▸ EXCERPT PROVIDED
My sister loved travel. She had recently covered two places in the world she’d missed, Russia and India. She really only had one place left on her bucket list, Peru. Unlike me she’d been in Spain multiple times. IIRC her first visit was as a chaperone, cheerleader and tutor for her college’s football team, on one of those goodwill type visits of US sports teams to play exhibition games with European teams.

The reason my sister applies to this blog is that I had discussed with her my interest in learning to read restaurant menus in Spain, under the assumption that some day I would be doing it in person. She thought my idea was wrong; instead she advocated learning conversational Spanish so I could query the servers about the food. Her idea was one she had lived. She was more interested in food in Mexico but also learning Spanish. She made three trips, either to a Spanish-only cooking school or to live with families as process of learning “native” Spanish. She worked very hard at it (it was her fifth language). She even found Spanish speakers in her hometown in Ohio and shared cross-teaching where she’d help them with English and they’d help her with Spanish. In addition to Mexico she traveled to Puerto Rico primarily for restaurant visits but also she’d been to Guatemala (again with food but primarily art interest) and was learning Venezuelan cuisine from her friends in Ohio.

So she did what she advocated for me. But I never told her an anecdote about her Spanish. I have a sister-in-law who works on educational materials for ESL (English as a Second Language). She knows some Spanish but isn’t fluent. But her work brings her in contact with many native speakers. And she has a ear for languages. She had gone on a group trip to Oaxaca that my sister had organized and so observed her speaking to the locals. She joked that my sister’s accent was so bad she was barely understandable to native speakers. My sister had a PhD in English Literature and was very academically inclined, so naturally she had mastered grammar and vocabulary. But when it came to speaking she wasn’t great.

Now this anecdote also had a bearing on me. Just before I left California 20 years ago I had enrolled in Spanish classes. I’d gotten some books, a couple of DVDs and had tried to learn Spanish on my own. It was a complete failure. Having some conversational ability in Spanish, in California and some other parts of the USA is a survival skill. Most of the people I might hire as skilled labor for projects around my home had minimal English knowledge and so my being somewhat fluent in Spanish would have been helpful to discuss the work. Also on various bike rides I ended up in towns where the only language spoken was Spanish. But alas I have no talent for languages. I did learn some French and some German and could barely get by (using French in Quebec and German in Germany and Austria). But I just could never either hear or speak the sounds needed for Spanish. I sometimes watch Spanish TV programs here and the words go by so fast I catch almost nothing. It’s a hard language for me. OTOH, the written part is not so bad. Frankly it’s easier than either French or German and so I can do the “book learning” part of Spanish, much like my sister. But I suspect my accent would be far worse than hers and no one would understand me. So I’ll persist in my project focused on written materials, i.e. restaurant menus.

▸ PROBLEM REQUIREMENTS
Resume the blog post on learning Spanish for restaurant menus, picking up after its final sentence. The data is unrelated to the blog post on learning Spanish.

▸ PROVIDED INFORMATION
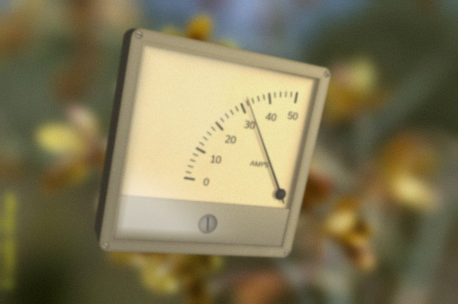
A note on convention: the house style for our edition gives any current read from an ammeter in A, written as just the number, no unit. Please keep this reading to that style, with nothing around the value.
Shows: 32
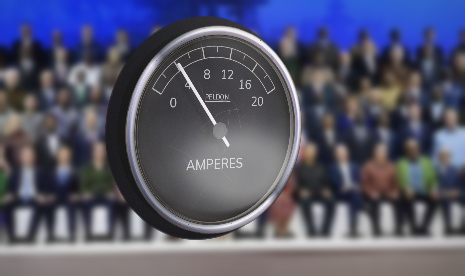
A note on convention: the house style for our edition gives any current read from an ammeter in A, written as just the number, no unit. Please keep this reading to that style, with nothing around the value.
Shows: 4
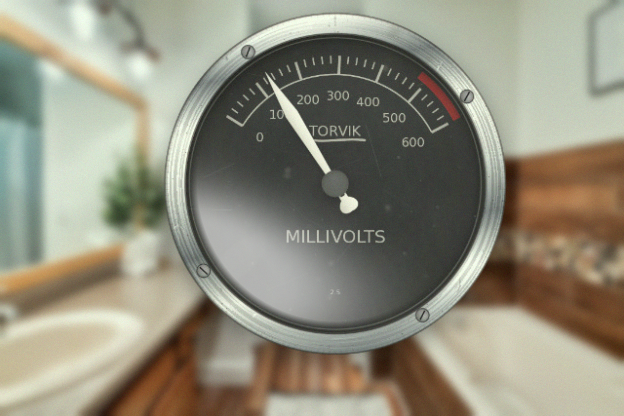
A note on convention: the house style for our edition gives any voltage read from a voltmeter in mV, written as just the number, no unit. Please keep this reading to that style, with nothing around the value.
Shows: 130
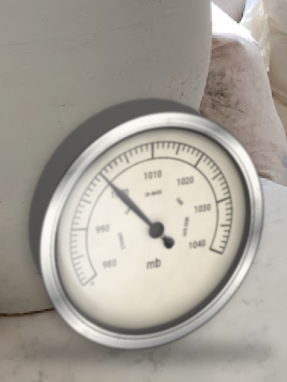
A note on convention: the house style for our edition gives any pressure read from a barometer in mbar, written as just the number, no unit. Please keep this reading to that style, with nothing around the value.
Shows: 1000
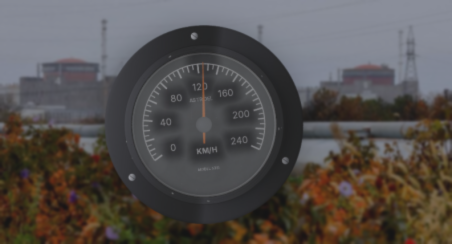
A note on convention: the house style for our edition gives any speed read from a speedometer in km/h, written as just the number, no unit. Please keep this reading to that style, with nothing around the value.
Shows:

==

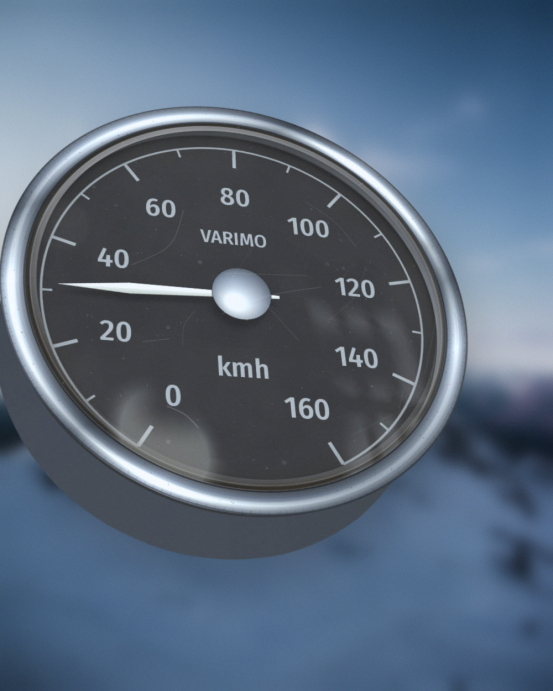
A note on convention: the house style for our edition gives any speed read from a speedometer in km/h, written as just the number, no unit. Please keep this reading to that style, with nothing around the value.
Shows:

▸ ANSWER BOX
So that’s enough on that subject, why then am I labeling this post about my progress on my virtual trek. Despite spending most of August either driving or at my sister’s house I did manage to get some miles in.  As I mentioned in my previous post I was doing around 25 miles/month in the early months of the year but had fallen to about 14 miles/month. So in August I did manage 17.55 miles. Of course this is nothing compared to the requirements of pilgrimage on the Camino, literally my monthly amounts being around the requirement PER DAY! to complete the Camino in the standard time. But to my defense I also did 355 miles on stationary bike even in the few days I was at my home with my exercise equipment. And August was the end of my most recent year of records and so I’ve done 5698 miles of biking which isn’t too bad. In California where I regularly did recreational rides as well as commuting to work on a bike I only did about 4000 miles a year and that was 25 years younger than now.

In fact, even though walking seems the best way to do the Camino I am reconsidering whether I might try it on a bike instead. I once did a two week escorted trip in Germany where we averaged about 50 miles a day. But there the overnight stops were arranged and luggage was carried in the sag wagon. For the Camino it’s a bit tougher, both to find lodging (and even food) and carry cargo. I have done one bike camping trip along the California coast, again in the 50 mile/day range. Having all my camping gear on the bike made the riding more challenging (even requiring walking too very steep hills despite my low gears that had always worked, even in the Sierra Nevada climbs). It was quite a bit harder than an escorted trip. Of course all sorts of escorted trips exist for the Camino so maybe I’ll be realistic and do one of those.

So on the last day of August I did reach another destination along the Camino at 245.63 miles, the small town of Calzadilla de la Cueza. There are a couple of albergues (and some private rooms) and perhaps one restaurant (no online menu to translate). But what was a bit interesting was the previous stop with lodging and food was 10 miles earlier. On a bike that’s no big deal but on foot, if one had arrived at Carrión de los Condes and discovered there were no spaces continuing on to Calzadilla de la Cueza would be difficult. That is one of the challenges I see with my doing the Camino solo. I’m not quite as flexible as I was 50 years ago and so being relatively certain I have a reasonable place for overnight is pretty critical. So this gap I covered in August is the longest I’ve encountered thus far.

And this is one of the appeals of the Camino. It’s so popular there is a lot of infrastructure to support trekkers. In contrast the California coast (or even worse the trip across America) can have vast distances with little facilities, even water can be a challenge. OTOH, biking in Germany was fine as the distances between towns was a easy ride and there were many towns. BUT local customs matter – Germany had weekday ruhetags (rest days) and arriving in a town on that day, forget staying in the local gasthof. So a solo traveler can find themselves in a bit of a jam.

So again I may have to consider an escorted trip as my days of solo travel may be past.

So I hope to do a bit better this month on both my treadmill and biking distances. The visits to my sister interrupted my schedule but at least the last one where she was alive I will cherish and be happy I wasn’t on the Camino and unable to see her one last time. I will be glad to be home and exercising rather than that very sad traveling.